Schedules of food postponement: II. Maintenance of behavior by food postponement and effects of the schedule parameter.
Delaying food after a response cuts behavior just like delaying shock avoidance, so keep reinforcers immediate.
01Research in Context
What this study did
Clark et al. (1977) asked if food can keep a lever-pressing habit alive even when it never comes right after the response. They set up a food-postponement schedule with squirrel monkeys. Each lever press delayed the next food pellet by 20 seconds. Food could also arrive on its own every 10 seconds if the monkey did nothing.
The team then removed food completely to see if the behavior would stop. Finally, they put the schedule back to check if the lever pressing would bounce back.
What they found
Lever pressing stayed strong while food was postponed. When food stopped, the behavior quickly died out. The moment the postponement schedule returned, the monkeys pressed again at once.
Changing the delay between response and food changed how fast the monkeys pressed.
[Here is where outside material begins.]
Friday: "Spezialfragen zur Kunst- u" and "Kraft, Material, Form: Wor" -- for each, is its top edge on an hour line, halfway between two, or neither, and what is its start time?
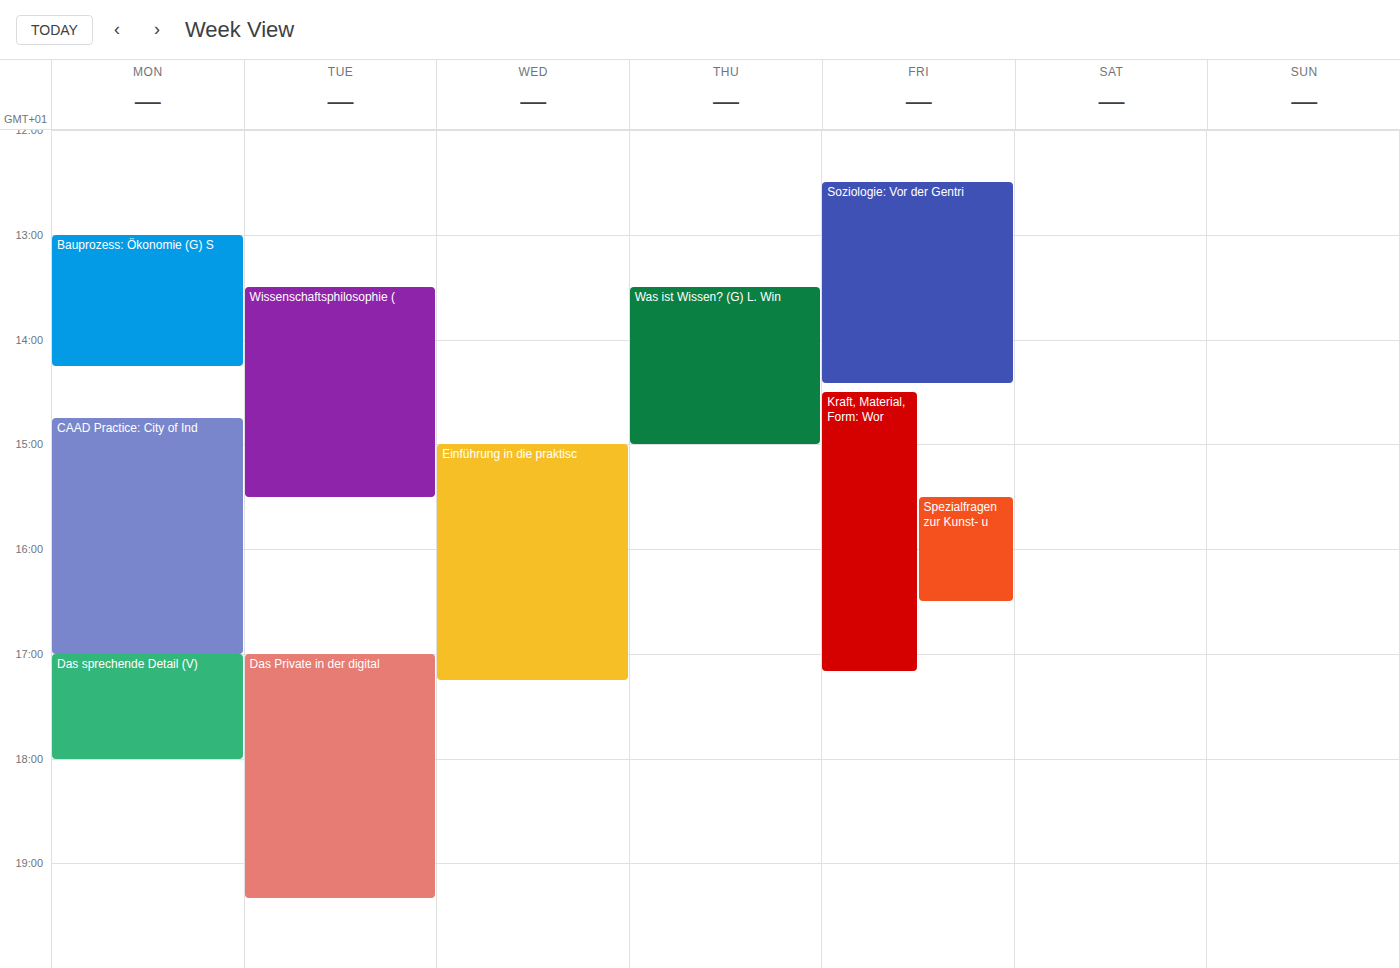
"Spezialfragen zur Kunst- u": 3:30 PM, halfway between the 3 PM and 4 PM lines. "Kraft, Material, Form: Wor": 2:30 PM, halfway between the 2 PM and 3 PM lines.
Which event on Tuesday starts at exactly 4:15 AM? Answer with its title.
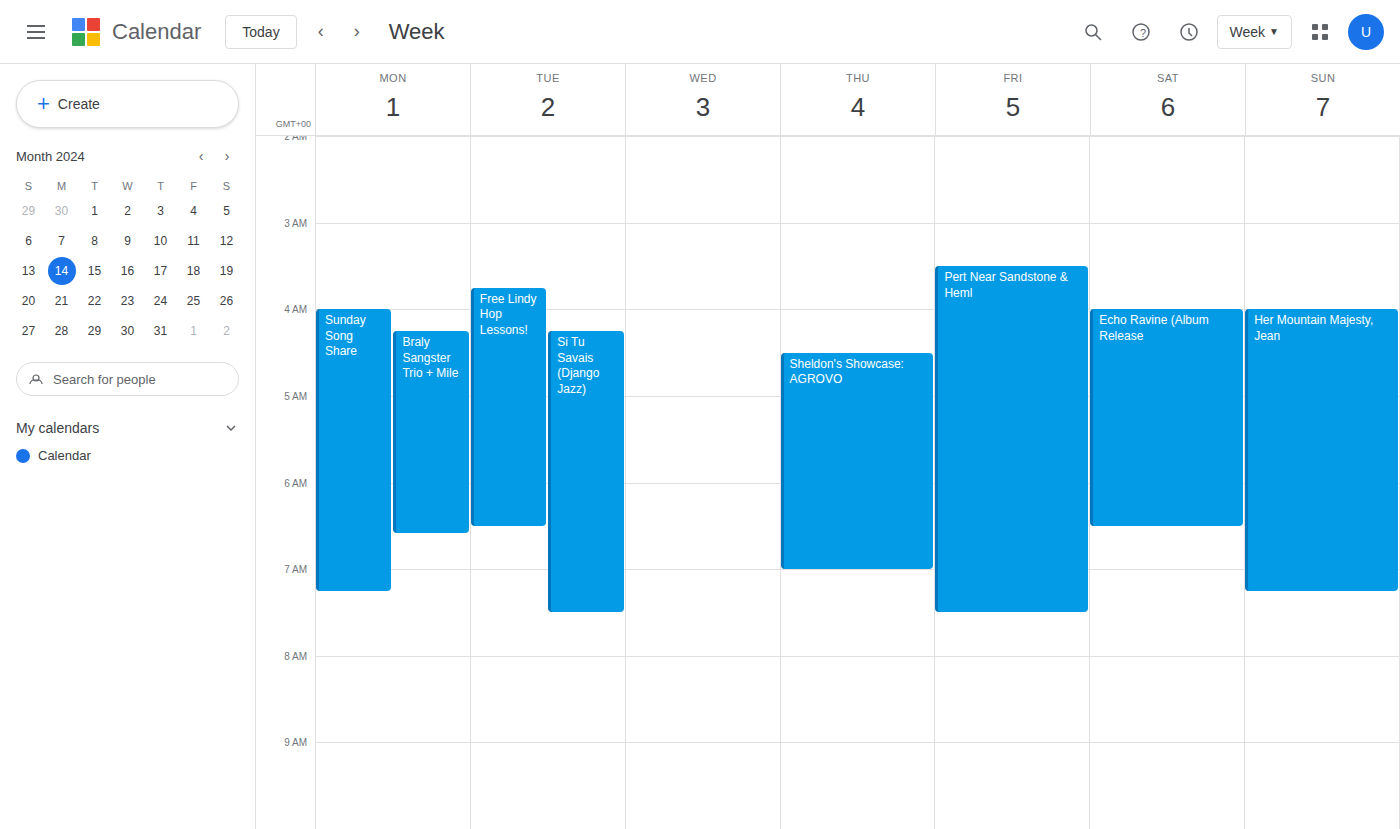
"Si Tu Savais (Django Jazz)"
Shorter or longer intervals produced clear, orderly shifts in response rate.
How this fits with other research
Vos et al. (2013) later saw the same delay effect under fixed-ratio schedules with pigeons. Longer delays still meant fewer responses, showing the 1977 pattern holds across species and schedules.
Buriticá et al. (2017) added that even brief delays or lower food deprivation cut response rates on fixed-interval schedules. Their work extends the 1977 finding into timing tasks and shows the rule is general: delayed food weakens behavior.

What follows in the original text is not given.